Material provided:
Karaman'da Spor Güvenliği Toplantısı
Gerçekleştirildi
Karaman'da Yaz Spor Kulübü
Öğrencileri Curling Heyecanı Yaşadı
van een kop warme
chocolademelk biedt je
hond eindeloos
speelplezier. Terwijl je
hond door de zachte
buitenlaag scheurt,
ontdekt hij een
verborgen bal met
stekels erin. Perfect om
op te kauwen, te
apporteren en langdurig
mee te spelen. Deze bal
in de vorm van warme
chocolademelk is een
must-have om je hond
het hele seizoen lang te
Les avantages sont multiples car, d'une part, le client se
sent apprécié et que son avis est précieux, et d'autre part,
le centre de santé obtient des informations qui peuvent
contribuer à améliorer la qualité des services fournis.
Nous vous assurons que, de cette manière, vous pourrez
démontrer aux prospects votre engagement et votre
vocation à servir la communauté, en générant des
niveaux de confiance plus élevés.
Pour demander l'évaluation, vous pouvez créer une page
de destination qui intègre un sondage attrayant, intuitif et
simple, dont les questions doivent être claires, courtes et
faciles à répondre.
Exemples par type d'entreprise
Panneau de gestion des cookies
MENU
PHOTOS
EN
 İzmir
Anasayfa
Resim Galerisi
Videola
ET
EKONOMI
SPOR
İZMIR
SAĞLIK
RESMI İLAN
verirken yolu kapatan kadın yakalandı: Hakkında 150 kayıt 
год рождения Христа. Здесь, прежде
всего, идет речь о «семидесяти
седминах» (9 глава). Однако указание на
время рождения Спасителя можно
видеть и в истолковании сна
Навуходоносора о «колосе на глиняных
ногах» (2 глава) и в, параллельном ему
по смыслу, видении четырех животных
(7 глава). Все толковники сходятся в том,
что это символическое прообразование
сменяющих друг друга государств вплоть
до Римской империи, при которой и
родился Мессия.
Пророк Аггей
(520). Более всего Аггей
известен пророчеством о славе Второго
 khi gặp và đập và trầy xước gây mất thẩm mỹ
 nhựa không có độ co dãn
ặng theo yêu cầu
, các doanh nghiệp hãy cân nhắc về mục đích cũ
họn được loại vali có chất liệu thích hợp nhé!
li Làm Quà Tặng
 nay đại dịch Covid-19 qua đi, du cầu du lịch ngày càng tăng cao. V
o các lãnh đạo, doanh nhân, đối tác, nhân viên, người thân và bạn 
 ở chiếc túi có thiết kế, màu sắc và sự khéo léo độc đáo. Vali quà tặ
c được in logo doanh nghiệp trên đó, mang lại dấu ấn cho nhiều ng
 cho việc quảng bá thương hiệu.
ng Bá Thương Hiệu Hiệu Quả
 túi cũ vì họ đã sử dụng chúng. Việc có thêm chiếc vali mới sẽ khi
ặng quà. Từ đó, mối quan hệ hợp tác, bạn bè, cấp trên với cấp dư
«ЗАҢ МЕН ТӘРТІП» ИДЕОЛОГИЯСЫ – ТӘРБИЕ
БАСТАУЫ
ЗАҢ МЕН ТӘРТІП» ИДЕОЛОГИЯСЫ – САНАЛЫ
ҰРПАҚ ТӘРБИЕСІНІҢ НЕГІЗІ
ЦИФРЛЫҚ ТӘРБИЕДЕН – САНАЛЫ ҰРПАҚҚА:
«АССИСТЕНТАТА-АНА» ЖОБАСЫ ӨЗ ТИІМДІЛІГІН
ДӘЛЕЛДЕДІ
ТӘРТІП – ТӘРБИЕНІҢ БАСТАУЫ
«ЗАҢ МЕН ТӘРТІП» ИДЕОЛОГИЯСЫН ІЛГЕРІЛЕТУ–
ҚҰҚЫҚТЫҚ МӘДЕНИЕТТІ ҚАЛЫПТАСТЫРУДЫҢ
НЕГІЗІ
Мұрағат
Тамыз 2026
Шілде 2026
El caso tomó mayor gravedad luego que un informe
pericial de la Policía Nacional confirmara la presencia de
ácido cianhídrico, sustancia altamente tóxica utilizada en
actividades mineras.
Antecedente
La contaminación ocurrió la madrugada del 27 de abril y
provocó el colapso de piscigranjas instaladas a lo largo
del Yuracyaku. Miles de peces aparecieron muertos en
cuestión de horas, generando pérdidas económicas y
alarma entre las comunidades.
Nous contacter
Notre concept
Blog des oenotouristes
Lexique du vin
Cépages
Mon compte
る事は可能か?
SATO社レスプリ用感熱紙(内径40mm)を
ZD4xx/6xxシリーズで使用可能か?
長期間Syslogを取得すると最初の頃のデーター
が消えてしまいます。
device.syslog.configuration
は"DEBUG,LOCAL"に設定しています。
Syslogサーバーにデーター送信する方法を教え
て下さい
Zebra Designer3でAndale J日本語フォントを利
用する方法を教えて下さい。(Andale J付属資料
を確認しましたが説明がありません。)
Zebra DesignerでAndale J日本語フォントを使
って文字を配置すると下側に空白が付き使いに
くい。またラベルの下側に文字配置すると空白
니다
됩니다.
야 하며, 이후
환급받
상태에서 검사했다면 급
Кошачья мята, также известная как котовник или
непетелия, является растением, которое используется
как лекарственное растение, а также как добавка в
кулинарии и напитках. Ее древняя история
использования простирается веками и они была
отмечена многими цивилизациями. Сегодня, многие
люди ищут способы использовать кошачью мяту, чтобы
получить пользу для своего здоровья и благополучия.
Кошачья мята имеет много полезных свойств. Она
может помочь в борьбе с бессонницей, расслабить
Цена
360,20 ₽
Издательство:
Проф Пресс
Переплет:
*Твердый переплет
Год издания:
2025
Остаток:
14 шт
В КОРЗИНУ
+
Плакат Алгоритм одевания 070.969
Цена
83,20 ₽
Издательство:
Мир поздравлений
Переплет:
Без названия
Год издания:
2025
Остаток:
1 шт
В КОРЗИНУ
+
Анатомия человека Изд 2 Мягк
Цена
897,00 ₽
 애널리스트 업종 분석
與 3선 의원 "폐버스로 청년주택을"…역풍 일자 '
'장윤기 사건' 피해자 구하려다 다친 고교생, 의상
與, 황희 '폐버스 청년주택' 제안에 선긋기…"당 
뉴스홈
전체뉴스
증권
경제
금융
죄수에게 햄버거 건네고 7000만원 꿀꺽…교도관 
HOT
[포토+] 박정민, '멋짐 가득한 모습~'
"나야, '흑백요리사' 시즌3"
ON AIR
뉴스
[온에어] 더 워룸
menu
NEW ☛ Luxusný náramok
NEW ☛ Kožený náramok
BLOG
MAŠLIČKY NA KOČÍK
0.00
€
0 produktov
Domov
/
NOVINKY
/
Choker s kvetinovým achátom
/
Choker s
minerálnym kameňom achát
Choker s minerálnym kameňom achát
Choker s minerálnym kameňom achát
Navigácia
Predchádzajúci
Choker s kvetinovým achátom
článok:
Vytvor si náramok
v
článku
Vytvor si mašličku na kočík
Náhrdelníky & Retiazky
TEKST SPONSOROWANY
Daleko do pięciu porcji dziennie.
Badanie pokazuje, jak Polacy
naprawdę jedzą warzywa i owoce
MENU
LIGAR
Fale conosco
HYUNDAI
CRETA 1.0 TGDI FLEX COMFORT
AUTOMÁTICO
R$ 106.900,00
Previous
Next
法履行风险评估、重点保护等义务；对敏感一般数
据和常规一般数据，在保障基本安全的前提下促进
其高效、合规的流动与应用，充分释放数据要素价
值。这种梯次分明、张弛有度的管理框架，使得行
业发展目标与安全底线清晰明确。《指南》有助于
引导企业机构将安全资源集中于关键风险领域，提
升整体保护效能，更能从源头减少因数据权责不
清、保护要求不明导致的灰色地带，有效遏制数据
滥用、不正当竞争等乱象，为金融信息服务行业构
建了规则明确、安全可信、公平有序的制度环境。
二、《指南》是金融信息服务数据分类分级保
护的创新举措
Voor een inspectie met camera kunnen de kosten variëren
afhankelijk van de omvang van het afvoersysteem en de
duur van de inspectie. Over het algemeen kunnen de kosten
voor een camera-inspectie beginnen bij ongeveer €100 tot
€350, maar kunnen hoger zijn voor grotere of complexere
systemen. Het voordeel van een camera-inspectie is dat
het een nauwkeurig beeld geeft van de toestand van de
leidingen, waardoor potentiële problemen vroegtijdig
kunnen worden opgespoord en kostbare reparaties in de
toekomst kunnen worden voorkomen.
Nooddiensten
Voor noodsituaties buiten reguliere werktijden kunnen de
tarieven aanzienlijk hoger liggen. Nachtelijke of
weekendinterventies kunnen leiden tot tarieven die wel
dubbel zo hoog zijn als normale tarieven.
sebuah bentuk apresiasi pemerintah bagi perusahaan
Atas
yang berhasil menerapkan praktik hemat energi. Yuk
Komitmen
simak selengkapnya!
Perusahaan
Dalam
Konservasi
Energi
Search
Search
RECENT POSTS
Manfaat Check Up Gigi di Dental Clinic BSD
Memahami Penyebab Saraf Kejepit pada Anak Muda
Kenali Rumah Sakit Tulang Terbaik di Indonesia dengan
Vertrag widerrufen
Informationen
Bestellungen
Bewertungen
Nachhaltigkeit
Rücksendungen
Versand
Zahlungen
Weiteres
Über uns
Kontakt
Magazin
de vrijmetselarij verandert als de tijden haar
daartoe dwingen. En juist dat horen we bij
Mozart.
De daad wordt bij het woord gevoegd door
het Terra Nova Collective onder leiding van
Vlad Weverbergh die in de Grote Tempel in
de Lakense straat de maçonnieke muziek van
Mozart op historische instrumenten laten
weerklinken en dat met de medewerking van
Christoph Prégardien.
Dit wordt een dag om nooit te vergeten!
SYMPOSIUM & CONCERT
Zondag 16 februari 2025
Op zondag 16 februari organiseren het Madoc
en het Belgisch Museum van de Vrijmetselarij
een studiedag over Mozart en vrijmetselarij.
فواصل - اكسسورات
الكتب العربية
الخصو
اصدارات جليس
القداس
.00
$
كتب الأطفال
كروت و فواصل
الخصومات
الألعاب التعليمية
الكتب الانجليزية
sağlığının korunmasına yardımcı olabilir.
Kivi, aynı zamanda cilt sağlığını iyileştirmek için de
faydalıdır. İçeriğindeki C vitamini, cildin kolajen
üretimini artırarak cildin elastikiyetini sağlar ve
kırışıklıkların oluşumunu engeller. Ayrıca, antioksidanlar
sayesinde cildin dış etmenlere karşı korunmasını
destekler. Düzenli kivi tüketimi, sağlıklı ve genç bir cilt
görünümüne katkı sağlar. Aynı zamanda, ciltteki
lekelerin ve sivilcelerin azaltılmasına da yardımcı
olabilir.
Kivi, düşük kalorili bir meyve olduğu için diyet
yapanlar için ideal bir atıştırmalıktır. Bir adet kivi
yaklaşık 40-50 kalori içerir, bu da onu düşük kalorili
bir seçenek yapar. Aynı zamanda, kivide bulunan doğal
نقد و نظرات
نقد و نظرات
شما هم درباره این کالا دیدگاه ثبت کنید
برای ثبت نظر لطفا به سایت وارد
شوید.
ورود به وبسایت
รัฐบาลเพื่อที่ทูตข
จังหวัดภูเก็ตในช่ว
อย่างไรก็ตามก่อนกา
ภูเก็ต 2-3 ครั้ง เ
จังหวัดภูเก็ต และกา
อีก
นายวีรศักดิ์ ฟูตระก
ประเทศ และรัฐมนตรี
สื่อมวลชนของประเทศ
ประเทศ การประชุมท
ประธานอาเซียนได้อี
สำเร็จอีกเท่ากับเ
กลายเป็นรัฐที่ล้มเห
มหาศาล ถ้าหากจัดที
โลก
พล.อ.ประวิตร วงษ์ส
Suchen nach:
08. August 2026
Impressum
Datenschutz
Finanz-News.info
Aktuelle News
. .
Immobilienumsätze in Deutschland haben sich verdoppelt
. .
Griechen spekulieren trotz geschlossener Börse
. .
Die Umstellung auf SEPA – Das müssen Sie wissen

What you will do: In the entries above, find each line with the string "trên" and copy it.

Solution:
c được in logo doanh nghiệp trên đó, mang lại dấu ấn cho nhiều ng
ặng quà. Từ đó, mối quan hệ hợp tác, bạn bè, cấp trên với cấp dư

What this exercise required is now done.